Deze functionaliteit is alleen in bepaalde modulepakketten beschikbaar. Info / Copyright

Tabblad Weergave (onderdeel)

Op dit tabblad definieert u de weergave-instellingen voor de verschillende eigenschappen van de geplaatste functie / het tijdelijke aanduiding-object. Daarbij kunnen individueel geplaatste eigenschappen met elkaar worden gedockt en zo een gemeenschappelijk blok vormen. Hierdoor kunnen bij een verplaatsing alle (gewenste) teksten in één keer worden verplaatst en wordt voorkomen dat meerregelige tekst met andere tekst overlapt.

Overzicht van de belangrijkste dialoogvensterelementen:

Eigenschapsgroepering:

In de vervolgkeuzelijst worden verschillende voorgedefinieerde groeperingsconfiguraties ter selectie aangeboden. Deze configuraties worden met hun naam bij het symbool opgeslagen.

Selecteer de gewenste eigenschapsgroepering in de vervolgkeuzelijst; deze definieert de geplaatste eigenschappen en de bijbehorende weergave-instellingen alsmede de weergave-instellingen voor de aansluitingen. Bij de voorgedefinieerde groeperingsconfiguraties zijn al bepaalde eigenschappen voor de weergave geselecteerd en de bijbehorende waarden in het rechterdeel van het dialoogvenster gedefinieerd. Kies "Gebruikergedefinieerd" als u een eigen groepering wilt definiëren. U kunt deze groepering dan via de knop (Opslaan) op de werkbalk boven de vervolgkeuzelijst onder een bepaalde naam opslaan en eventueel ook weer verwijderen. De gebruikergedefinieerde eigenschapsgroeperingen gelden alleen voor de symboolvarianten waarvoor ze zijn gemaakt. Ze zijn daarom alleen beschikbaar voor schemasymbolen met dezelfde symboolvarianten.


Tabblad Schemasymbool

Op het tabblad Schemasymbool definieert u welke eigenschappen samen met het schemasymbool moeten worden geplaatst en weergegeven. Hier worden de eigenschappen weergegeven die in de geselecteerde eigenschapsgroepering voor weergave zijn geselecteerd.
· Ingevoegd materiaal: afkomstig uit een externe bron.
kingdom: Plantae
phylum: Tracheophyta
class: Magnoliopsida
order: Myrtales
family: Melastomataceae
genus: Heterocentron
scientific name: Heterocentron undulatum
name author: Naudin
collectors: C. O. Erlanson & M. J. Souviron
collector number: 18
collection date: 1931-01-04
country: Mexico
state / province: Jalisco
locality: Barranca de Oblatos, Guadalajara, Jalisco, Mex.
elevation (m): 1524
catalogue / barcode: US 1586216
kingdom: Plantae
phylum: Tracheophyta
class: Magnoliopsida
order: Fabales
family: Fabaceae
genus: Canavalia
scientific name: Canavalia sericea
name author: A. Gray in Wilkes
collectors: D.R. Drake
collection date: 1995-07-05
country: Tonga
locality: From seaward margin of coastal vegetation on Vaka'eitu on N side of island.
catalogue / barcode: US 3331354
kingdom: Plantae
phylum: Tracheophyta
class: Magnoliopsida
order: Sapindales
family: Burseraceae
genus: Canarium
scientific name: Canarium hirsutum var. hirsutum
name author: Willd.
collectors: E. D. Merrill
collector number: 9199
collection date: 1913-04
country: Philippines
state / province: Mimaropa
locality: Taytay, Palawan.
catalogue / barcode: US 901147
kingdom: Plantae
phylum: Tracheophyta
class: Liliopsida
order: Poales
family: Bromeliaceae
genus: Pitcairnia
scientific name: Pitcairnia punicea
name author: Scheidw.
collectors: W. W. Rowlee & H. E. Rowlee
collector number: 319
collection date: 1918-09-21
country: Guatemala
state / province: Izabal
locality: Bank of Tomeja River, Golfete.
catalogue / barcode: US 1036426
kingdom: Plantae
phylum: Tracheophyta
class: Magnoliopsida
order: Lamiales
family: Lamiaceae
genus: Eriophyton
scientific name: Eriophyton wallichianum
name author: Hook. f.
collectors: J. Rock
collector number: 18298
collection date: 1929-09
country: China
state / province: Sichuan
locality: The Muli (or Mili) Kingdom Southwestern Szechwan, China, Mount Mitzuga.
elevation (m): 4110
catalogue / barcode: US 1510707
De instellingen van de eigenschapsgroeperingen zijn van invloed op de plaatsing van de ODC en op alle overige eigenschappen die daaraan zijn gedockt.


Tabblad Aansluitingen

Op het tabblad Aansluitingen kunt u de eigenschapsplaatsing van de aansluitingen bewerken. Standaard worden hier alle aansluitcodes en -beschrijvingen van het symbool weergegeven. Bij symbolen zonder aansluiting (zoals apparaatkasten, PLC-kasten, kabeldefinitielijnen) blijft de lijst leeg.


Eigenschap / Toewijzing:

Zodra u op het tabblad Schemasymbool of Aansluitingen een eigenschap hebt geselecteerd, kunt u in de tabel rechts in het dialoogvenster de weergave-eigenschappen daarvan bewerken. Hier zijn de hiërarchieniveaus Formaat, Tekstkader, Uitlijningsvak, Waarde / eenheid en Positie beschikbaar. U opent deze door te klikken op het -teken. Voor de weergave-eigenschappen zijn instelmogelijkheden beschikbaar die in de volgende paragraaf worden beschreven:


Contactspiegel:

Opmerking:

Voor tijdelijke aanduiding-objecten is deze instelmogelijkheid niet beschikbaar.

Omdat algemene onderdelen kruisverwijsbaar zijn en dus als hoofd- en nevenfunctie kunnen worden beheerd, kunt u niet alleen het type kruisverwijzing definiëren (tabblad Symbool- / functiegegevens), maar via deze vervolgkeuzelijst ook de weergave van de contactspiegel.

Als u een invoer in de lijst hebt geselecteerd, wordt het tabblad Contactspiegelinstelling weergegeven, waarin u de instellingen voor de weergave van de contactspiegel kunt definiëren.

Met [...] opent u het dialoogvenster Contactspiegelpositie, waarin u definieert op welke plaats de contactspiegel op de pagina wordt weergegeven.